Election Law § 3-300, titled “Board employees; appointment,” provides:

“[e]very board of elections shall appoint, and at its pleasure remove, clerks, voting machine technicians, custodians and other employees, fix their number, prescribe their duties, fix their titles and rank and establish their salaries within the amounts appropriated therefor by the local legislative body and shall secure in the appointment of employees of the board of elections equal representation of the major political parties.”

The majority construes the Board’s statutory authority to “prescribe [its employees’] duties . . . and establish their salaries within the amounts appropriated therefor by the local legislative body” (majority mem at 1072, quoting Election Law § 3-300) to encompass control of overtime compensation. I disagree with this overly broad interpretation and would conclude that overtime compensation falls outside the scope of the statute.

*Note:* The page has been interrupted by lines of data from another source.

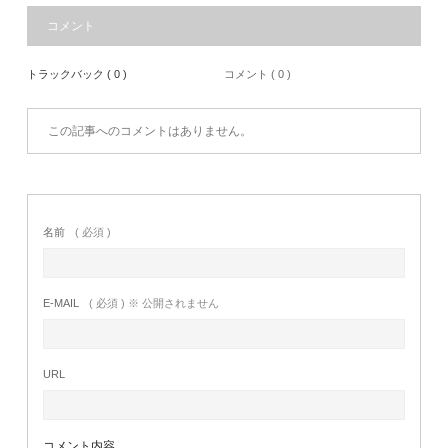
コメント
トラックバック ( 0 )
コメント ( 0 )
この記事へのコメントはありません。
名前
( 必須 )
E-MAIL
( 必須 ) ※ 公開されません
URL
コメント内容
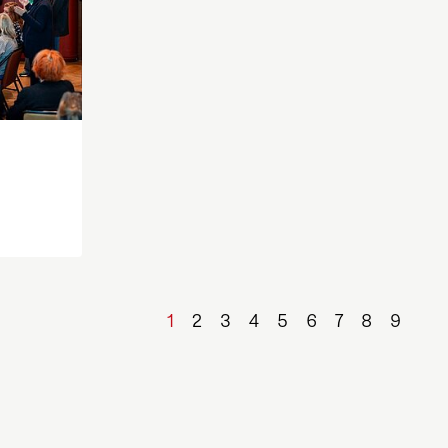
1
2
3
4
5
6
7
8
9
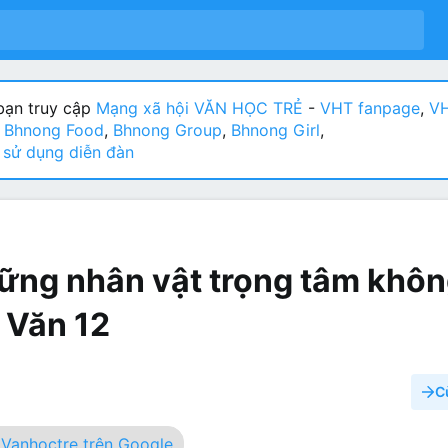
ạn truy cập
Mạng xã hội VĂN HỌC TRẺ
-
VHT fanpage
,
VH
:
Bhnong Food
,
Bhnong Group
,
Bhnong Girl
,
sử dụng diễn đàn
ng nhân vật trọng tâm khôn
 Văn 12
C
Vanhoctre trên Google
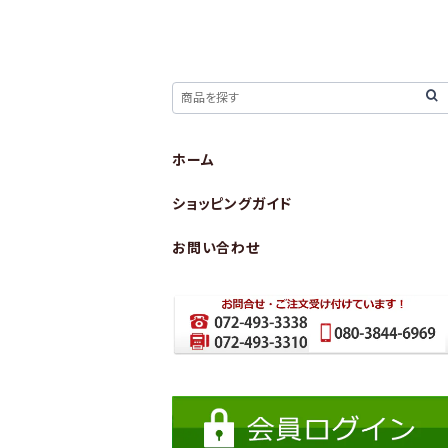
ホーム
ショッピングガイド
お問い合わせ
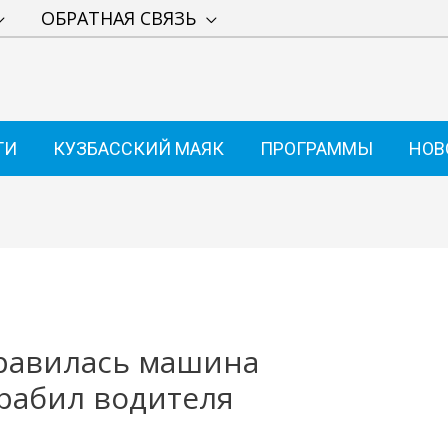
ОБРАТНАЯ СВЯЗЬ
ТИ
КУЗБАССКИЙ МАЯК
ПРОГРАММЫ
НОВ
нравилась машина
грабил водителя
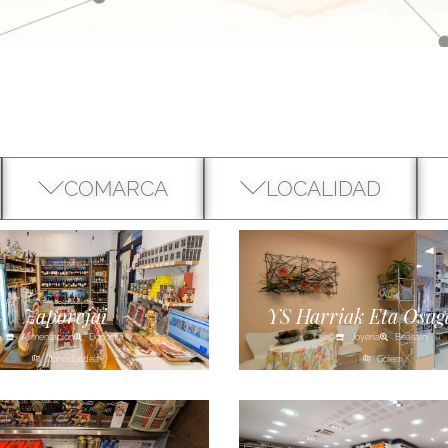
COMARCA
LOCALIDAD
Zaporejai
YS Harriak Eta Osag
Alimentación
Donostia
Joyería
Beasaini
Donostialdea
Goierri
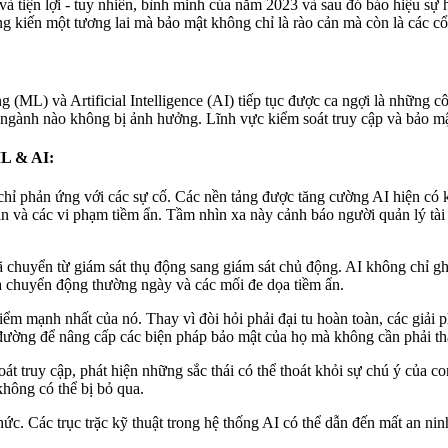
à tiện lợi - tuy nhiên, bình minh của năm 2023 và sau đó báo hiệu sự
 kiến ​​một tương lai mà bảo mật không chỉ là rào cản mà còn là các c
 (ML) và Artificial Intelligence (AI) tiếp tục được ca ngợi là những c
ngành nào không bị ảnh hưởng. Lĩnh vực kiểm soát truy cập và bảo mậ
ML & AI:
h chỉ phản ứng với các sự cố. Các nền tảng được tăng cường AI hiện c
án và các vi phạm tiềm ẩn. Tầm nhìn xa này cảnh báo người quản lý tài
ã chuyển từ giám sát thụ động sang giám sát chủ động. AI không chỉ gh
ữa chuyển động thường ngày và các mối đe dọa tiềm ẩn.
 mạnh nhất của nó. Thay vì đòi hỏi phải đại tu hoàn toàn, các giải phá
 đường để nâng cấp các biện pháp bảo mật của họ mà không cần phải tha
t truy cập, phát hiện những sắc thái có thể thoát khỏi sự chú ý của co
hông có thể bị bỏ qua.
. Các trục trặc kỹ thuật trong hệ thống AI có thể dẫn đến mất an ninh 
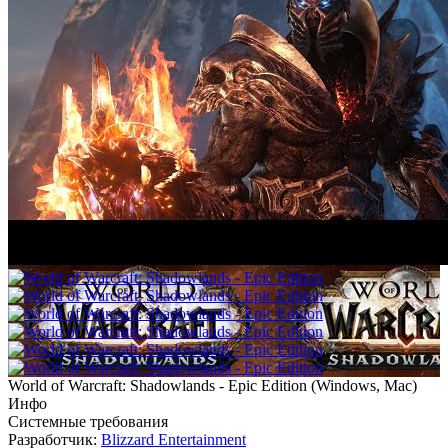
World of Warcraft: Shadowlands - Epic Edition
(
Windows, Mac
)
Инфо
Системные требования
Разработчик:
Blizzard Entertainment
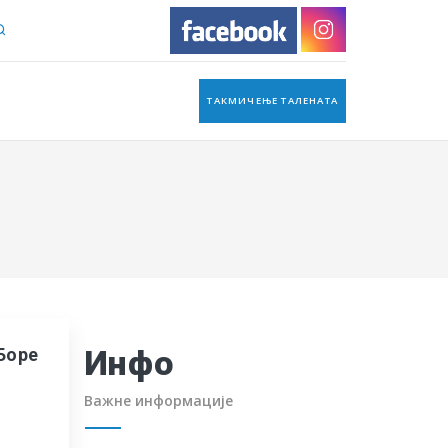
ТАКМИЧЕЊЕ ТАЛЕНАТА
Инфо
Боре
Важне информације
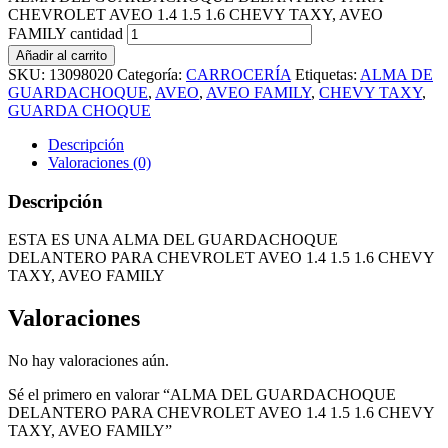
CHEVROLET AVEO 1.4 1.5 1.6 CHEVY TAXY, AVEO
FAMILY cantidad
Añadir al carrito
SKU:
13098020
Categoría:
CARROCERÍA
Etiquetas:
ALMA DE
GUARDACHOQUE
,
AVEO
,
AVEO FAMILY
,
CHEVY TAXY
,
GUARDA CHOQUE
Descripción
Valoraciones (0)
Descripción
ESTA ES UNA ALMA DEL GUARDACHOQUE
DELANTERO PARA CHEVROLET AVEO 1.4 1.5 1.6 CHEVY
TAXY, AVEO FAMILY
Valoraciones
No hay valoraciones aún.
Sé el primero en valorar “ALMA DEL GUARDACHOQUE
DELANTERO PARA CHEVROLET AVEO 1.4 1.5 1.6 CHEVY
TAXY, AVEO FAMILY”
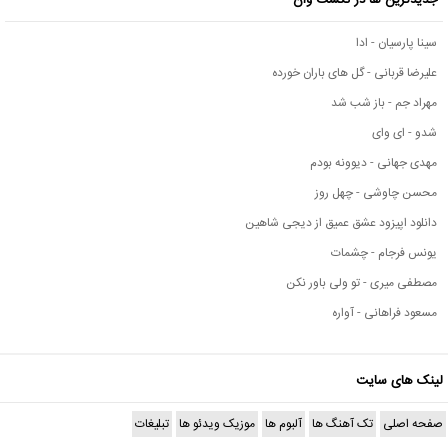
سینا پارسیان - ادا
علیرضا قربانی - گل های باران خورده
مهراد جم - باز شب شد
شدو - ای وای
مهدی جهانی - دیوونه بودم
محسن چاوشی - چهل روز
دانلود اپیزود عشق عمیق از دیجی شاهین
یونس فرجام - چشمات
مصطفی میری - تو ولی باور نکن
مسعود فراهانی - آواره
لینک های سایت
صفحه اصلی
تک آهنگ ها
آلبوم ها
موزیک ویدئو ها
تبلیغات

The majority’s reliance on County of Chautauqua v Chautauqua County Employees’ Unit 6300 of Local 807 of Civ. Serv. Employees’Assn., Local 1000, AFSCME, AFL-CIO (181 AD2d 1052 [4th Dept 1992]) and Matter of Board of Elections of County of Westchester v O’Rourke (210 AD2d 402 [2d Dept 1994]) is misplaced. County of Chautauqua stands for the narrow proposition that the terms of a CBA cannot interfere with the county board of elections’ removal powers under section 3-300 of the Election Law (see 181 AD2d at 1052). O’Rourke similarly stands *1073for the limited proposition that a provision in a CBA requiring the board of elections to post its vacancies is unenforceable because such provision would necessarily usurp the board of elections’ authority to appoint its employees under section 3-300 (see 210 AD2d at 402). Since the provision in the CBA at issue here relates to overtime compensation and implicates neither the Board’s section 3-300 appointment nor removal powers, these cases lend no support to the majority’s position.

In my view, overtime compensation is better understood as a benefit, like health care or vacation leave, that is clearly a proper subject of negotiation between the County and CSEA in the CBA.* Accordingly, since the terms of this CBA concerning overtime compensation do not contravene the Board’s section 3-300 enumerated powers, I would reverse the order of the Appellate Division and grant CSEA’s motion to compel the County to arbitrate the subject grievance.

Judges Graffeo, Read, Smith, Pigott and Jones concur; Judge Ciparick dissents and votes to reverse in an opinion in which Chief Judge Lippman concurs.

Order affirmed, with costs, in a memorandum.

Indeed, it should be noted that CSEA has negotiated on behalf of the unnamed employees of the Board since at least 1971. The overtime compensation provision in the CBA was last negotiated by the County and CSEA in October 2004.